My clients are not numbers to me. They are each unique and I want to be able to treat them as such so I can properly look after them by pricing accordingly. Some of you might say well of course he doesn’t want to publish his figures but there is far more to this than that. How exactly am I going to price for the client who pulls up in a truck with papers strewn in the back and no explanation of its backstory AND at the same time also price for the client who sends me the info as data that plugs straight into my case management system and automatically generates that first letter? I’m normally quite good at this sort of problem but today’s riddle is baffling. If I pick a mean average to simplify things and make my life easy then my really good clients, who do everything they are told for me and make it easy, are going to suffer because the not so good ones will always increase the average cost. Everyone naturally quotes for that worse-case scenario.

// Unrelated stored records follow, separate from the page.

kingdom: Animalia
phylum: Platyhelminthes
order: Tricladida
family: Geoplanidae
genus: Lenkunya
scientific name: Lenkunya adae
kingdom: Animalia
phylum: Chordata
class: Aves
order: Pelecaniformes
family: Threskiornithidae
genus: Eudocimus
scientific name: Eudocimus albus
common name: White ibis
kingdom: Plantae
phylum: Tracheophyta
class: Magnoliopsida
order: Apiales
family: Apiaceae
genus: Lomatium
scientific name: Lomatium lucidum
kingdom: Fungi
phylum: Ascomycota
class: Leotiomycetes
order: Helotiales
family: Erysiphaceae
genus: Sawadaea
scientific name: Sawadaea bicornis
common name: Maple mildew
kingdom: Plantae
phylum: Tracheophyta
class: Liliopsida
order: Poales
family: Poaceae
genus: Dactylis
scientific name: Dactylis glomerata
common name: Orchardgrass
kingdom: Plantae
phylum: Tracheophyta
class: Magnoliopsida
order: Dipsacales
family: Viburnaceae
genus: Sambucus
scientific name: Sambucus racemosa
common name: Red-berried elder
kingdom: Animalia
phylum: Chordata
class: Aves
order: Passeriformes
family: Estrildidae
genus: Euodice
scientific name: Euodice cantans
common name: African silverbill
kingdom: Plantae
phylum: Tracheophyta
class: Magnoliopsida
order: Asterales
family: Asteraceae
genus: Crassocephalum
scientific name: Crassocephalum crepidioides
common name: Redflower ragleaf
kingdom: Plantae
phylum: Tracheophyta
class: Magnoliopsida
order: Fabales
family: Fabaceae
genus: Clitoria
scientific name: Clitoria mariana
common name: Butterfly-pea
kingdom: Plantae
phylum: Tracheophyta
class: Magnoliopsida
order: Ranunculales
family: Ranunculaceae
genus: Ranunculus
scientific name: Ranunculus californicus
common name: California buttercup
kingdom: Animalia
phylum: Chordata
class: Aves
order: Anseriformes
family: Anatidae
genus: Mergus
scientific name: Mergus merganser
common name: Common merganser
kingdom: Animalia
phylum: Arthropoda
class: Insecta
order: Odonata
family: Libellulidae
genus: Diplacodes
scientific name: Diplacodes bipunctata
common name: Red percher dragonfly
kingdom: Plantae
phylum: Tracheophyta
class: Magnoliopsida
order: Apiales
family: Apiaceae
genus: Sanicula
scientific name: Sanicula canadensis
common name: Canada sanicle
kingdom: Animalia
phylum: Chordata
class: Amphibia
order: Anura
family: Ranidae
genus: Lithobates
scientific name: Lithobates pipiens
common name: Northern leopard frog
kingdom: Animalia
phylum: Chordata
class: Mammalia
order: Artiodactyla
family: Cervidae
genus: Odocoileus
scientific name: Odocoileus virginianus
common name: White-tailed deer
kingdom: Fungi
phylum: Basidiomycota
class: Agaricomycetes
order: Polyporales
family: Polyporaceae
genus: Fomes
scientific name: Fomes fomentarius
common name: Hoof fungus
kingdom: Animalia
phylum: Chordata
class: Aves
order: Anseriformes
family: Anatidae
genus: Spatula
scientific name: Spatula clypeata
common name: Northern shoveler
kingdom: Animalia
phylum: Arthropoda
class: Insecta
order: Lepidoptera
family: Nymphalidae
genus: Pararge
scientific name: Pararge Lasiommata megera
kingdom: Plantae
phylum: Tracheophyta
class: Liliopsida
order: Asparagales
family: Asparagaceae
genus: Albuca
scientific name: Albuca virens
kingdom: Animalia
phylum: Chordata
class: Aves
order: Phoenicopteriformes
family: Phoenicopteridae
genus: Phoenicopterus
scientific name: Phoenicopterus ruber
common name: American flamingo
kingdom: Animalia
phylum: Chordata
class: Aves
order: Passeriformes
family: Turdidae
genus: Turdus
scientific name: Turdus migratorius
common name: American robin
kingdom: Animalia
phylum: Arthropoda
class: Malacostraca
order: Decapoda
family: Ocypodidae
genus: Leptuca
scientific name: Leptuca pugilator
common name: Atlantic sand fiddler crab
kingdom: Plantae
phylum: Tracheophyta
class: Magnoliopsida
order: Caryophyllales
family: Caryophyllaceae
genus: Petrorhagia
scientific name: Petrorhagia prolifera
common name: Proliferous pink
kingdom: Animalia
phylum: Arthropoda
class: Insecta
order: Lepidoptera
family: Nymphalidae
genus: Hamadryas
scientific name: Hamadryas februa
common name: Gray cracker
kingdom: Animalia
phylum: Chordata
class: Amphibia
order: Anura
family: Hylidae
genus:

So I think a big rethink is seriously required that takes full account of the practical problems. There needs to be an understanding that we are trying to balance a great number of things here. If something is not always going to be linear then it should not be treated as being linear. We need to step back and think carefully about whether publishing low fees, just to win work, will put teams out of business (or ruin good service levels) or alternatively whether high fees will put people off completely and mean people choose not to access justice. These rules will certainly damage net recoveries generally because instead of listening and bending to your needs as my future client you will have no choice but to accept what we think might work. The customer will no longer come first. This is what happens when we start treating services as pure products.
So would anyone like to prep me that 10-dimensional spreadsheet containing all possible variables and prices because I’m really struggling? Any Einsteins amongst us?
In all seriousness I am really baffled as to why the SRA would do this to the profession for this particular area of the law. In theory it sounds great doesn’t it until you scratch below the surface of this concept and realise it just cannot work in practice. If I were to rip you off the SRA and SDT would strike me off. It is as simple as that. The remedy you need to protect you already exists and you don’t need me to publish my pricing to improve on that unless of course you want to limit your range of options and who really wants that. Clients need the freedom to contract and they need to find the best fit for all their little foibles. If that is taken away then the rich tapestry we currently cater for will have to be viewed through a black and white lens from now on by lawyers and treated like an “off the peg” item rather than a tailor-made one.